The Words We Choose

May 23, 2013

By Nirmaldasan


—This article appeared in the Jan-March 2013 issue of Vidura, a quarterly journal of the Press Institute of India. —

A writer who thinks and feels is a writer who knows words that engage the reader. John Ayto, in his introduction to the Bloomsbury Dictionary of Word Origins, tells us that the average English speaker knows about 50,000 words. If the print and the broadcast media function within this vocabulary-range, readership and rating points are sure to increase. But unfamiliar words have the potency to turnoff the audience.  

Edward Thorndike found that there was a relationship between familiarity and frequency. He spent about a decade preparing The Teacher’s Word Book (1921) of 10,000 words. “The list,” he writes, “makes it much easier than it has been in the past to put standards for word knowledge, by grades, by ages, or by mental ages, into clear, definite comprehensible form. For example, we may say that at a certain mental age or grade the minimum standard should be knowledge of the meanings of 95 per cent of the first 2500 words, 80 per cent of the next 1000, 60 per cent of the next 1500, and 20 percent of the next 5000.” This list he expanded to 30,000 words in 1944, teaming up with Irving Lorge.

Alfred Lewerenz discovered an unusual pattern in the frequency of words. In ‘Proposals For British Readability Measures’, Harry McLaughlin writes about him: “I have always had a soft spot in my heart for the genius who predicted readability from the percentages of words beginning w, h or b (which he considered easy) and of words beginning i or e (considered hard).” George Johnson, in ‘An Objective Method Of  Determining Reading Difficulty’, writes: “Alfred S. Lewerenz reported a study made by the Educational Research Division of the Los Angeles Public Schools. By comparing the number of different words beginning with each letter of the alphabet in a given selection with that of the standard provided by Webster’s Elementary School Dictionary, five critical letters were selected as indicators of reading difficulty. Words beginning with W, H, and B were found frequently in easy material while there were comparatively few beginning with I and E. With difficult reading material the situation was reversed.”

Edgar Dale compiled a list of 3000 words, familiar to 80 percent of 4th graders in the U.S. This list was revised in 1983 and is a factor in the new Dale-Chall readability formula of 1995. Notable among other lists are the Oxford 3000 and Voice of America’s Special English Word Book. The Oxford 3000 also includes some important and familiar words that are not frequent.

Zipf’s law

George Kingsley Zipf was also interested in word frequencies. Two of his books are The Psycho-biology Of Language (1935) and Human Behaviour And The Principle Of Least Effort: An Introduction To Human Ecology (1949). He observed that words of high frequency were usually short or became shorter with frequent use (e.g. bicycle to bike; omnibus to bus; cafeteria to cafe). Moreover, what is called Zipf’s law states that the frequency of a word in a corpus is inversely proportional to its rank. The frequency of the top-ranked word is twice that of the second-ranked word, thrice that of the third-ranked word and so on.   

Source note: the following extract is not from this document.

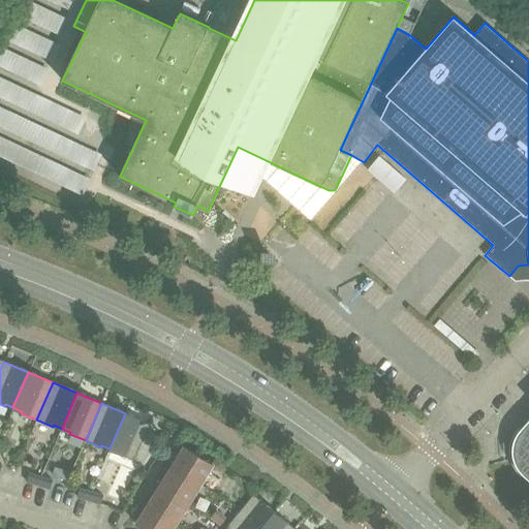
[(125,413),(110,448),(118,453),(118,454),(134,461),(150,424),(125,413)]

Since there is a strong correlation between frequency and the length of words, it has become easier for writers to identify words that are familiar to most of their readers. The length of a word may be measured in characters or syllables. The Raygor Estimate Graph of Alton L. Raygor (1977) considers words of six or more characters difficult; the SMOG Grading of Harry McLaughlin (1969) counts polysyllables as a marker of reading difficulty. My research, presented in Readability Monitor, suggests the following measures: reading factor for print and the listening factor for broadcast.

Broadcast Listening Factor

Let P3 be the number of polysyllables in three sentences of a broadcast copy. The Broadcast Listening Factor (BLF) = P3. The lower the score, the higher the listenability. A score of zero means that the story is very easy and a score of 10+ means that it is very hard.

We will get a better estimate if we take 10 samples of three sentences each from various parts of the copy and calculate listenability. If we take just one long sample of 30 sentences, then the BLF = P30/10.

Newspaper Reading Factor

I have argued elsewhere that the average syllable has three letters; and so a polysyllable may have nine letters or more. So a long word is one that has more than eight letters.

The number of long words other than the names of persons and places in five sentences may be called the Newspaper Reading Factor. Names of persons and places are exempted from the count as they are usually supposed to be very easy to understand. This formula measures newspaper texts on a five-point scale: 0 – 4 (very easy); 5 – 8 (easy); 9 – 12 (standard); 13 – 16 (hard); and 17+ (very hard).